Vers une conflagration sécuritaire en Libye

Vers une conflagration sécuritaire en Libye

La Libye s’enlise dans une conflagration sécuritaire pluridimensionnelle qui risque de durer dans le temps. La chute symbolique du régime Kadhafi suite au contrôle presque total de la capitale Tripoli par les forces rebelles ou l’éventuel passage de Cyrte sous la direction du CNT ne signifiera nullement la fin de la dualité de la violence dans ce pays : rebelles vs forces de sécurité du régime Kadhafi.

La Libye a été gouvernée, depuis son indépendance en 1951, par deux régimes différents sur le plan de la catégorisation systémique (monarchie sous le roi Sennouci jusqu’en 1969 et un régime atypique – Jamahiriya sous Kadhafi), mais comparables sur le plan de la défaillance démocratique.

La Jamahiriya était gouvernée selon un système pyramidale inversé (la personne de Mouammar Kadhafi, sa famille, une alliance tribale et un réseau rentier et clientéliste… ), et avec une « idéologie » populiste qui correspondait aux ambitions mégalomanes du régent de Bab El-Aziziya. Un pays qui n’était pas gouverné par des institutions fonctionnelles qui répondaient aux ambitions et besoins de son peuple, mais qui dilapidaient des ressources pour des desseins pervertis du « Guide de la Révolution » (invasion du Tchad et déstabilisation de ses voisins, terrorisme international qu’il a reconnu dans les affaires de Lockerbie et de l’avion français qui avait explosé au Sahel… ).

Un pays riche en hydrocarbures (la Libye possède la plus grande réserve de pétrole en Afrique, avec plus de 36 milliards de barils), avec une position géostratégique importante (plus de 2.000 km de façade maritime et une profondeur vers l’Afrique — Tchad et Niger — et le monde arabe — Algérie, Tunisie, Egypte et Soudan), et des capacités humaines appréciables. Ces atouts auraient pu transformer la Libye sur les plans économique et social. C’est un pays qui aurait pu devenir le Singapour du Maghreb.

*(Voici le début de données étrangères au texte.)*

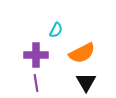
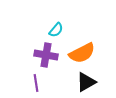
cyan semicircle: rotated 14 degrees clockwise
purple cross: moved 10 px right; rotated 10 degrees clockwise
black triangle: rotated 30 degrees clockwise
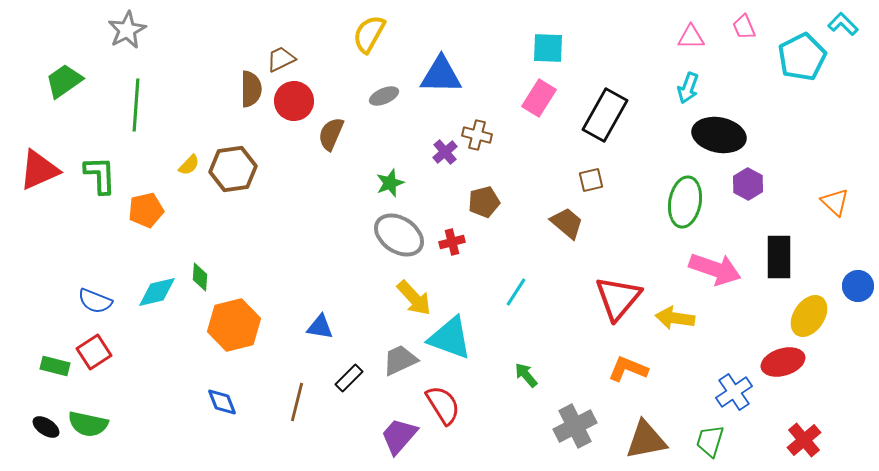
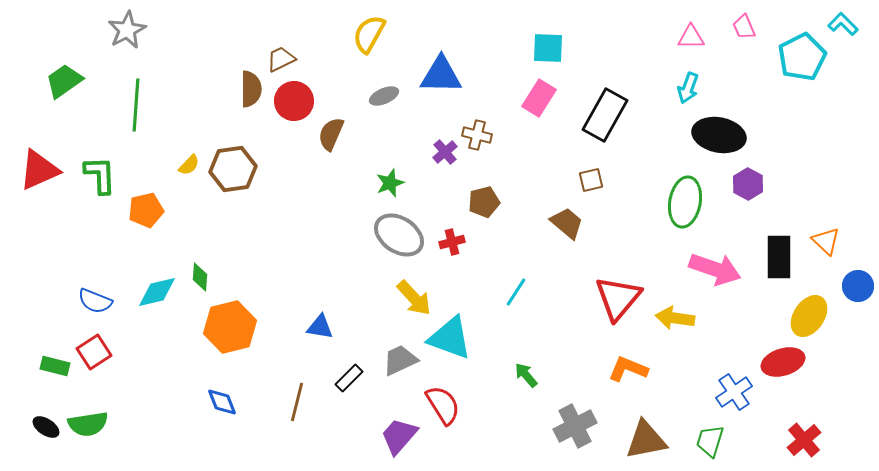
orange triangle at (835, 202): moved 9 px left, 39 px down
orange hexagon at (234, 325): moved 4 px left, 2 px down
green semicircle at (88, 424): rotated 21 degrees counterclockwise
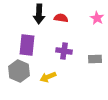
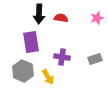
pink star: rotated 24 degrees clockwise
purple rectangle: moved 4 px right, 3 px up; rotated 15 degrees counterclockwise
purple cross: moved 2 px left, 6 px down
gray rectangle: rotated 16 degrees counterclockwise
gray hexagon: moved 4 px right
yellow arrow: rotated 98 degrees counterclockwise
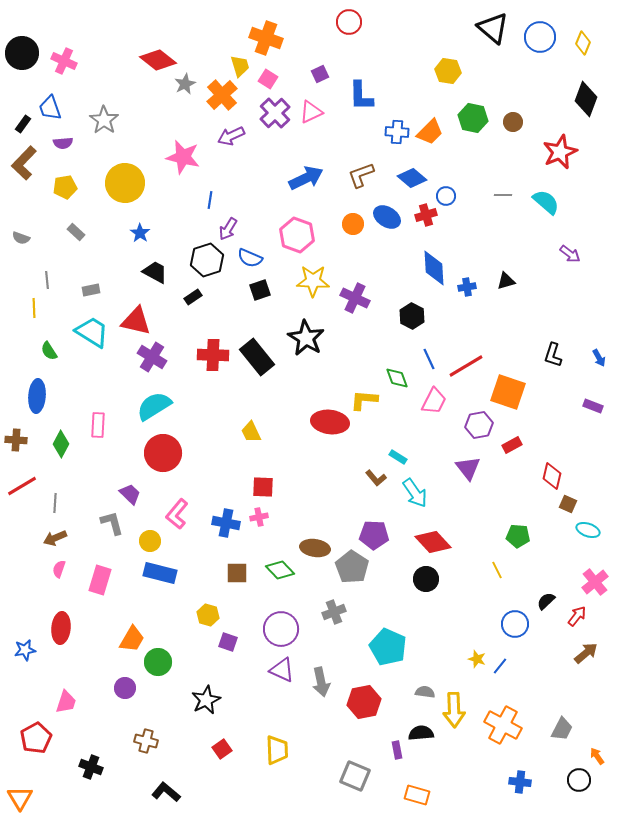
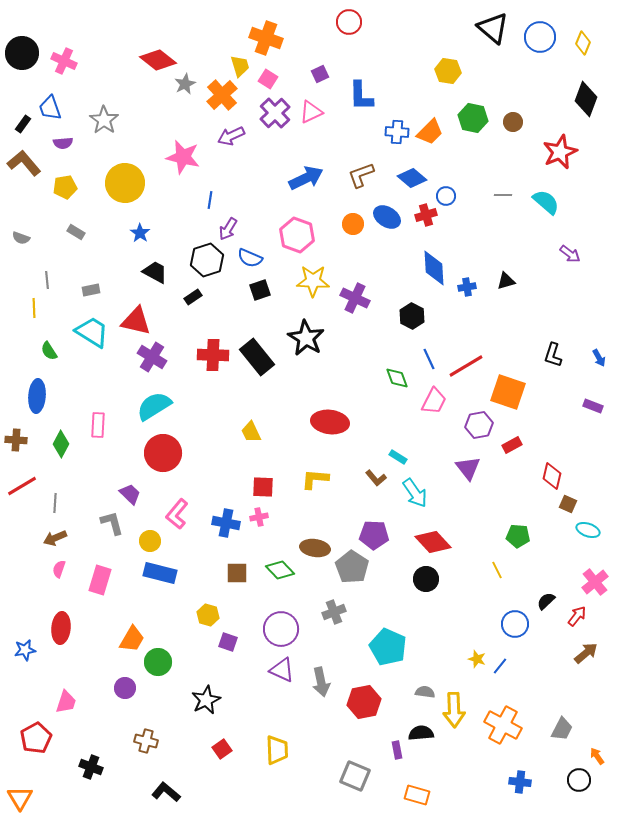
brown L-shape at (24, 163): rotated 96 degrees clockwise
gray rectangle at (76, 232): rotated 12 degrees counterclockwise
yellow L-shape at (364, 400): moved 49 px left, 79 px down
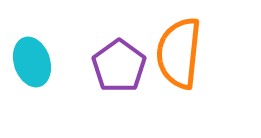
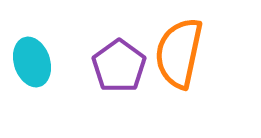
orange semicircle: rotated 6 degrees clockwise
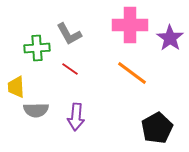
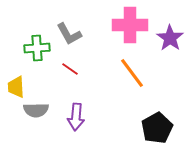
orange line: rotated 16 degrees clockwise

Hélas, ce pays se trouve, en 2011, confronté à un changement turbulent par une rébellion soutenue militairement par des actions stratégiques de l’OTAN et par un appui diplomatique et opérationnel de l’Occident et de leurs acolytes sur le plan arabe ! Ce qui a créé un fait accompli alarmant pour l’avenir de ce pays. Entre un discours « romantique » de la démocratie et une concurrence pour partager le gâteau libyen (reconstruction et pétrole notamment), ce pays se trouvera face à des frustrations de l’époque post-Kadhafi : infrastructure détruite, dysfonctionnement de l’appareil administratif, déchéance de l’appareil sécuritaire, quête de vengeance, dislocations d’alliances tribales et multi-furcations sécuritaires, prolifération d’armes légères, proximité au « fiefdom » terroriste au Sahel, et avec des portes grandes ouvertes au crime organisé. En un mot, la boîte de pandore de l’insécurité est ouverte en Libye. La démocratie et le développement ne seront pas pour demain.